Chart interpretation exercises
================================

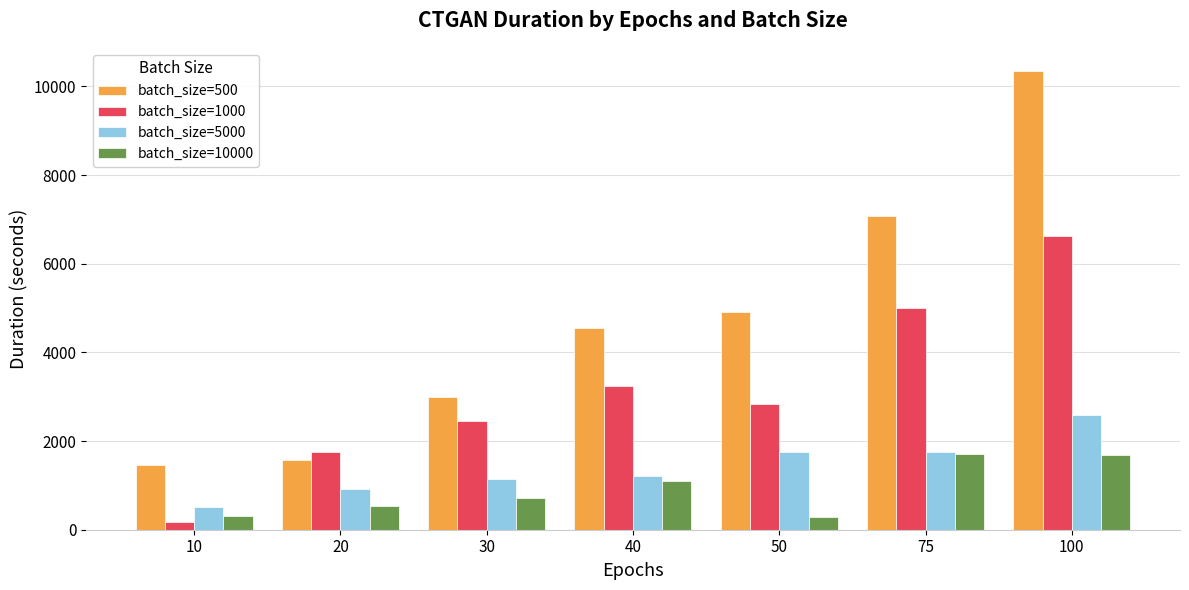

How many bars are there in each group?

4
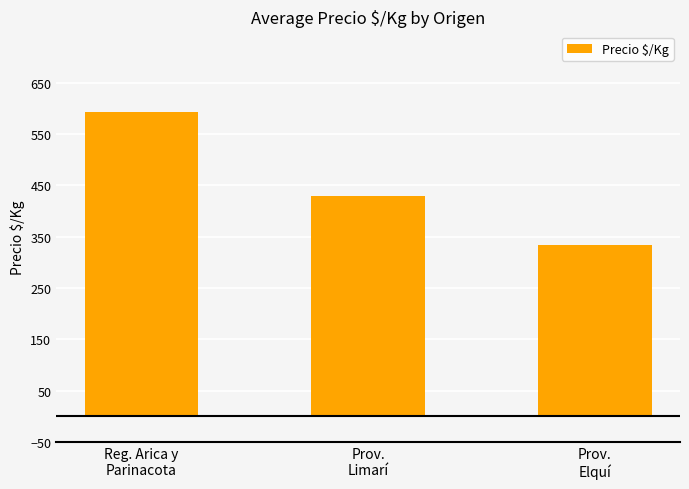

Does the chart contain any negative values?

No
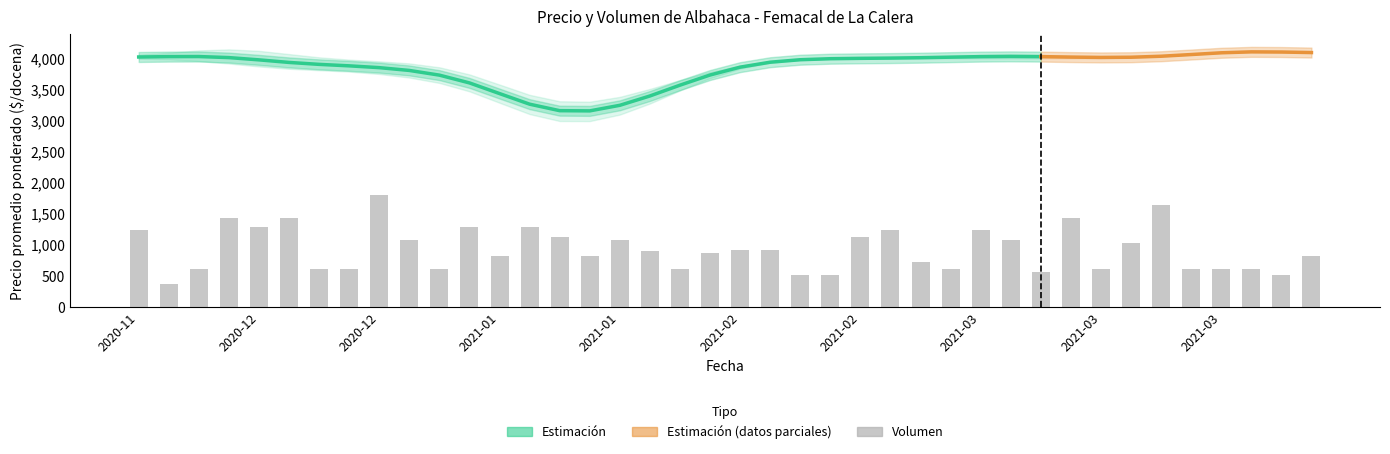

The Precio minimo series shows 1667 at 2021-04-27. True or false?

False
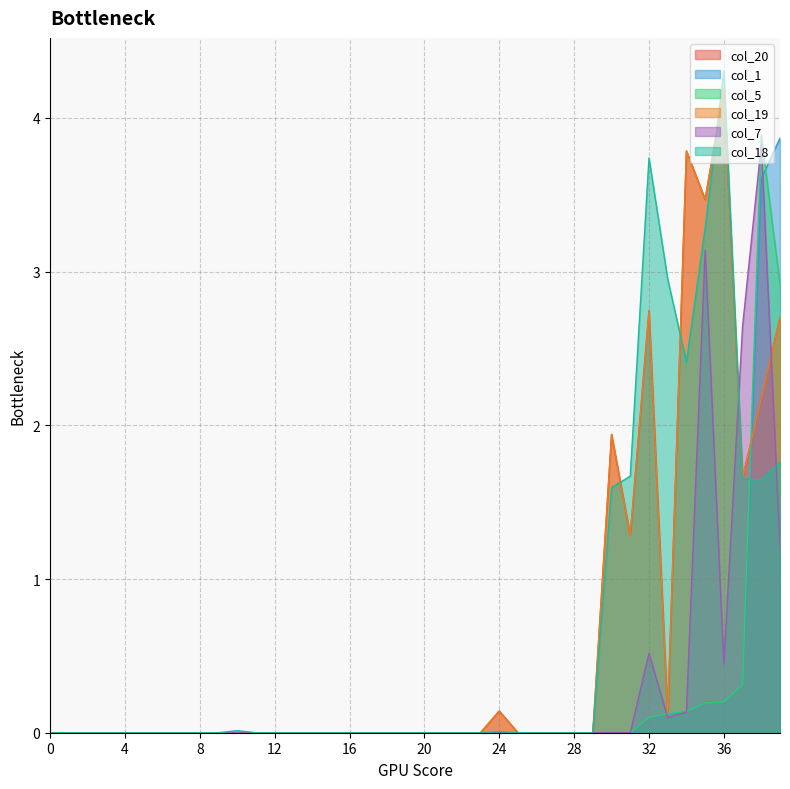

Which series changed the most between 25 and 33?

col_18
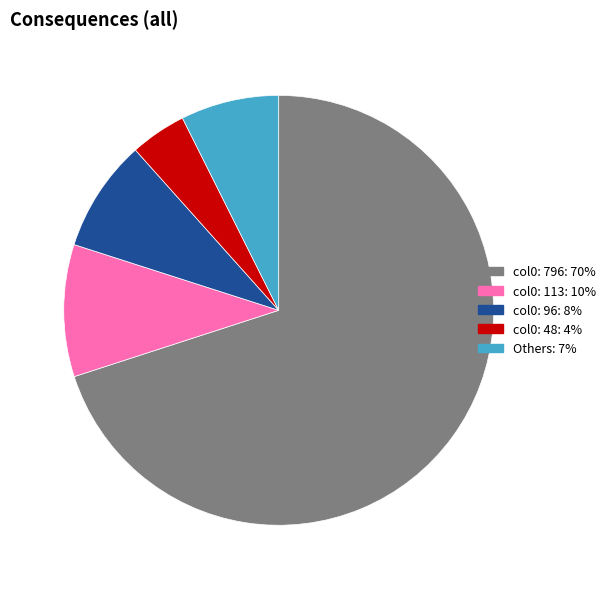

How many slices are in this pie chart?

5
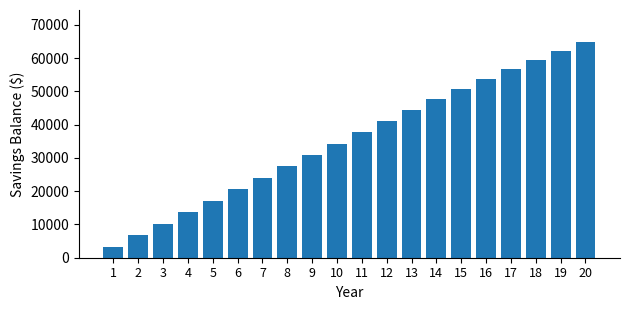

How many bars are there in total?

20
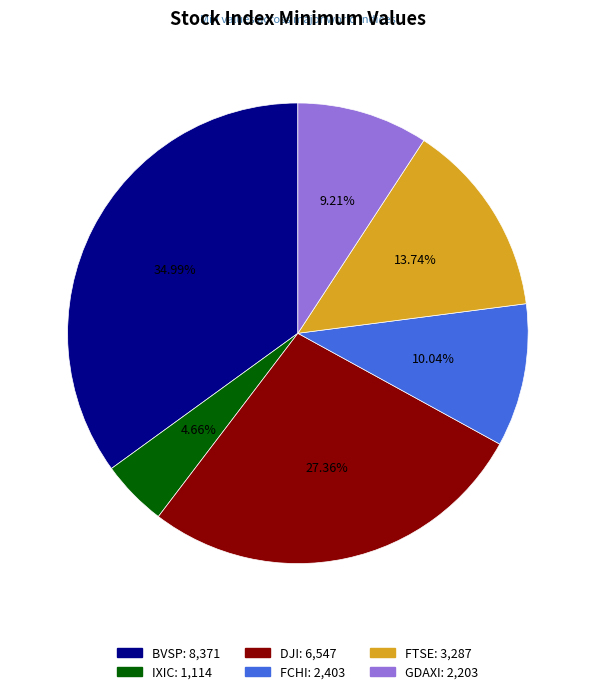

Which slice is the largest?

BVSP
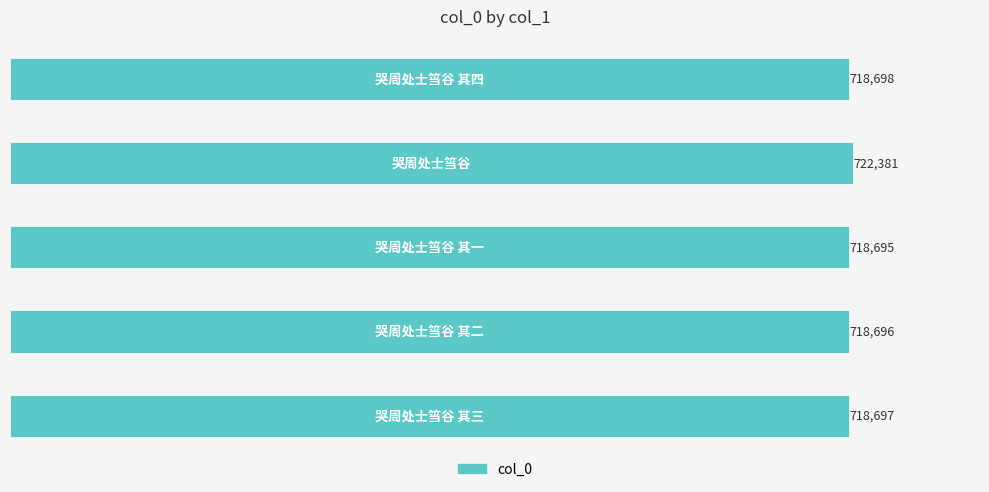

Reading bottom to top, what are all the values shown in this chart?

718697	718696	718695	722381	718698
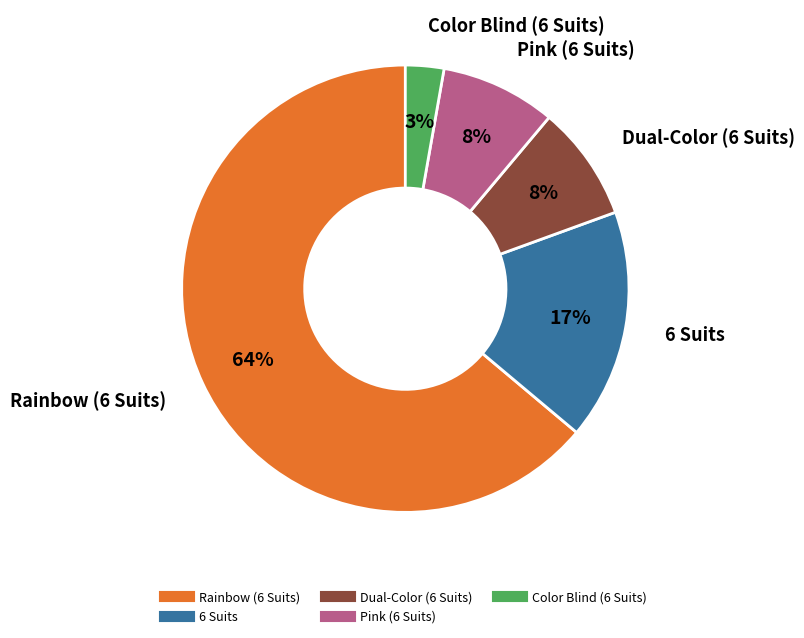

True or false: 6 Suits accounts for 17% of the total.

True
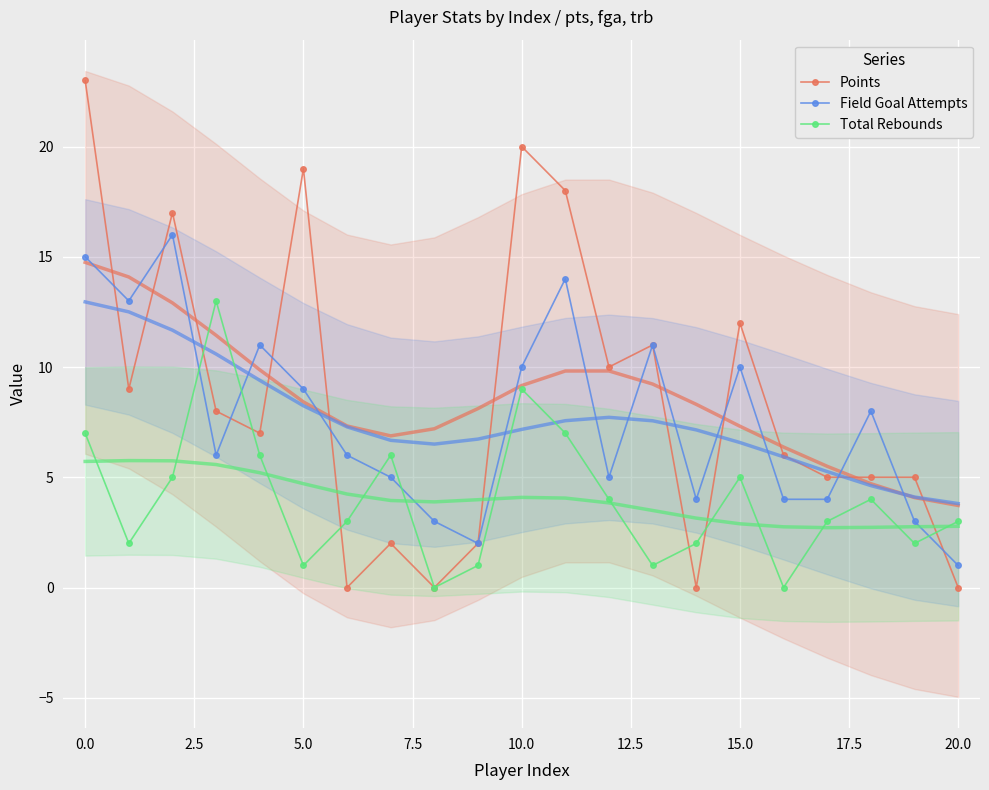

Reading right to left, what are all the values shown in this chart?

Points: 0	5	5	5	6	12	0	11	10	18	20	2	0	2	0	19	7	8	17	9	23
Field Goal Attempts: 1	3	8	4	4	10	4	11	5	14	10	2	3	5	6	9	11	6	16	13	15
Total Rebounds: 3	2	4	3	0	5	2	1	4	7	9	1	0	6	3	1	6	13	5	2	7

================================

**WORK INSTRUCTION**
Reproduce all of the records above word for word, omitting the pictures.

**OUTPUT BELOW**
How many bars are there in each group?

4

Does the chart contain any negative values?

No

The Precio minimo series shows 1667 at 2021-04-27. True or false?

False

Which series changed the most between 25 and 33?

col_18

How many slices are in this pie chart?

5

How many bars are there in total?

20

Which slice is the largest?

BVSP

Reading bottom to top, what are all the values shown in this chart?

718697	718696	718695	722381	718698

True or false: 6 Suits accounts for 17% of the total.

True

Reading right to left, what are all the values shown in this chart?

Points: 0	5	5	5	6	12	0	11	10	18	20	2	0	2	0	19	7	8	17	9	23
Field Goal Attempts: 1	3	8	4	4	10	4	11	5	14	10	2	3	5	6	9	11	6	16	13	15
Total Rebounds: 3	2	4	3	0	5	2	1	4	7	9	1	0	6	3	1	6	13	5	2	7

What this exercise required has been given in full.